On a vu plus bas que je me posais la question de savoir comment des valeurs morales opposées pouvaient cohabiter chez ce que j'appelle l'homme de droite, et plus particulièrement ses valeurs religieuses vis à vis de son avidité.
Pour aller un peu plus loin, cet antagonisme me parait tellement évident, tellement présent, que je pense qu'on peut aller jusqu'à supposer qu'il est partie prenante de l'équilibre de l'individu droitier,et ceci sans même aller jusqu'à supposer qu'il y ait un jeu de manipulation à l'intention des autres, comme ce pourrait être le cas pendant sa pratique religieuse, observée dans sa paroisse. Cet écartèlement - par le fait qu'il est conscient - débouche forcément sur une forme de perversité ou sur une désagrégation morale telle que par contre coup, tout devient possible, tout et son contraire. Je peux pratiquer l'égoïsme et professer l'altruisme. Je suis libre.
L'homme de gauche, lui, au contraire, ne peut se défaire de son honnêteté ou du filtre de l'observation de sa propre morale dans ses actions. Il ne peut "bouger" que pour étendre le champ de sa pratique morale ou en la pratiquant avec plus d'ascèse, pour tenter d'atteindre une forme de perfection. Fils de sa morale, il en est le prisonnier. Il en devient prévisible. D'où sa révolte, et la couleur de son rapport au monde, ou pour être plus précis, ou pour recouper ce qui a été dit plus bas, son indignation récurrente, sa fébrilité.

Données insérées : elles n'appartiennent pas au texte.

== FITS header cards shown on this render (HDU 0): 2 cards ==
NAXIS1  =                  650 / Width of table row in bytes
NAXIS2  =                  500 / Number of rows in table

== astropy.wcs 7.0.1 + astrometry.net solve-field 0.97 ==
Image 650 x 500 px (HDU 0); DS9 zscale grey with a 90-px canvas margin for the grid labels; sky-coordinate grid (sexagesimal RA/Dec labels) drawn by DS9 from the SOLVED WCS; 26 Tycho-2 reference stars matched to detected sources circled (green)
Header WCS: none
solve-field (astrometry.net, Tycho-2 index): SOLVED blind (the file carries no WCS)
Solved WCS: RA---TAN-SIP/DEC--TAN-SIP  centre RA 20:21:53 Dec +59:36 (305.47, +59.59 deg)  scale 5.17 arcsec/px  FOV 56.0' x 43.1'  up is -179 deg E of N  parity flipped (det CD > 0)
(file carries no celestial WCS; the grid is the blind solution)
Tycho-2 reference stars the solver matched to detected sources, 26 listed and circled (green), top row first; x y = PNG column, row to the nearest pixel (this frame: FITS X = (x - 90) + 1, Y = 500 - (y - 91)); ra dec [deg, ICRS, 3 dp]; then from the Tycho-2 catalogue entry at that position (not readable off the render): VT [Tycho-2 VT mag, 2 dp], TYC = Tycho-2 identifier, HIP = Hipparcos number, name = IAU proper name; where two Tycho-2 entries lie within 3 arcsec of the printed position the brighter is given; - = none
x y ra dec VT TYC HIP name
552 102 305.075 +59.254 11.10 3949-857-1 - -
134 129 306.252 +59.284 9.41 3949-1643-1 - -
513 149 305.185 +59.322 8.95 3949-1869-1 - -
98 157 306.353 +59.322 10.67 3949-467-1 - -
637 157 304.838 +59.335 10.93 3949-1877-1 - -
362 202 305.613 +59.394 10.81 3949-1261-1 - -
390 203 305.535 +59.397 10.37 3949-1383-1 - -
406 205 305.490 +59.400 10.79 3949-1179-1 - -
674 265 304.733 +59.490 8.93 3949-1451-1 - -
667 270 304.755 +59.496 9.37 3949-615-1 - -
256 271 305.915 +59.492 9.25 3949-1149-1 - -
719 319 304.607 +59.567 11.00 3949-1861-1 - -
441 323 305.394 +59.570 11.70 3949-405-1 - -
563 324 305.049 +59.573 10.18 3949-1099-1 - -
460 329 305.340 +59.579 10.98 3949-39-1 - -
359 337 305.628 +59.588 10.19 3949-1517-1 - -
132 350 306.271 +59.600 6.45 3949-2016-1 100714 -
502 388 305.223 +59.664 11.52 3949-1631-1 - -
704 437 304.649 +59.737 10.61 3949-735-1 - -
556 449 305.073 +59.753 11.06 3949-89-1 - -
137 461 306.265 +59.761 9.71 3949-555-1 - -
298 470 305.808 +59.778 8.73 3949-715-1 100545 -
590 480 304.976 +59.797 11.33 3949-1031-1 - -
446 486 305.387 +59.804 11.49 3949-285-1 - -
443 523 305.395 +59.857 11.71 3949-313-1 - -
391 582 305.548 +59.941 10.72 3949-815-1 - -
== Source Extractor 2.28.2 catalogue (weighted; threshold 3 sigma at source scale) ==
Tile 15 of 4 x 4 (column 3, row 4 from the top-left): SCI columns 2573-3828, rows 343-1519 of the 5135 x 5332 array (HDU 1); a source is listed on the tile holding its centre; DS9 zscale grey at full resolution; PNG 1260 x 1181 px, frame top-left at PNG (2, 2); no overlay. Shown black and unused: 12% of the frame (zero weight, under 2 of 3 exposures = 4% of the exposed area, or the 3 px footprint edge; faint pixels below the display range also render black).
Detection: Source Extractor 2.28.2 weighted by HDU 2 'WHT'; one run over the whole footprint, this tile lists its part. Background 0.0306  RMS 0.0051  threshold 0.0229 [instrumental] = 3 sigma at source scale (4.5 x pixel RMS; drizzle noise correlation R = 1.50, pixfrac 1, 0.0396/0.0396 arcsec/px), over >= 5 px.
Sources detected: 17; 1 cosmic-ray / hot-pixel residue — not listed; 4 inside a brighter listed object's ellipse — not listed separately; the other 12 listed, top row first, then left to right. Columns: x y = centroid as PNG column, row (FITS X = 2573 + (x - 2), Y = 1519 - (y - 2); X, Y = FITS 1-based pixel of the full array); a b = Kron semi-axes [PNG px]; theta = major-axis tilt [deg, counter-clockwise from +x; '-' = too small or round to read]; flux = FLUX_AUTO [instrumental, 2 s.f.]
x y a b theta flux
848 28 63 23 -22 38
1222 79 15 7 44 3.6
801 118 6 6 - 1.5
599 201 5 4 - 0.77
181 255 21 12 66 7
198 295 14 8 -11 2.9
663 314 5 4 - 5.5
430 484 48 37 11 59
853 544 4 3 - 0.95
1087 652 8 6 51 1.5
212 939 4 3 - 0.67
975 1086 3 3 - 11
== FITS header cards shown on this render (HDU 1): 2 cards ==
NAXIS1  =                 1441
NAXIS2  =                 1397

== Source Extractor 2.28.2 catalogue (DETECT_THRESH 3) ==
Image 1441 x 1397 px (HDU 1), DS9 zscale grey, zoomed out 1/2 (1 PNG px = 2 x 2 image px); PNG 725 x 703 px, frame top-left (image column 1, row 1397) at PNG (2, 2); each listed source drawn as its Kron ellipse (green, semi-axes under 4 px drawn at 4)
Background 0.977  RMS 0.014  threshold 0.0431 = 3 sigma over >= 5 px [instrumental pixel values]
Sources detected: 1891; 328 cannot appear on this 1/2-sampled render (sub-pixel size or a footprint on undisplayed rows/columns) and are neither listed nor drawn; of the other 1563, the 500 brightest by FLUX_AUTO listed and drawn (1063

Il a pourtant à son actif une cohérence et une honnêteté bien plus considérable que le droitier qui abandonne sa propre morale quand ses intérêts le lui réclament. Cette cohérence lui permet d'accéder à une densité humaine plus importante. Mais cela ne va pas sans quelques devoirs de constance, une inlassable étude du monde, comme s'il lui en revenait la responsabilité à lui seul. Dans les yeux des uns cette densité se sera bâtie sur un beau mensonge orgueilleux qui confine au pathétique, tandis que dans les yeux des autres, elle sera synonyme de dignité, et d'humanité véritable.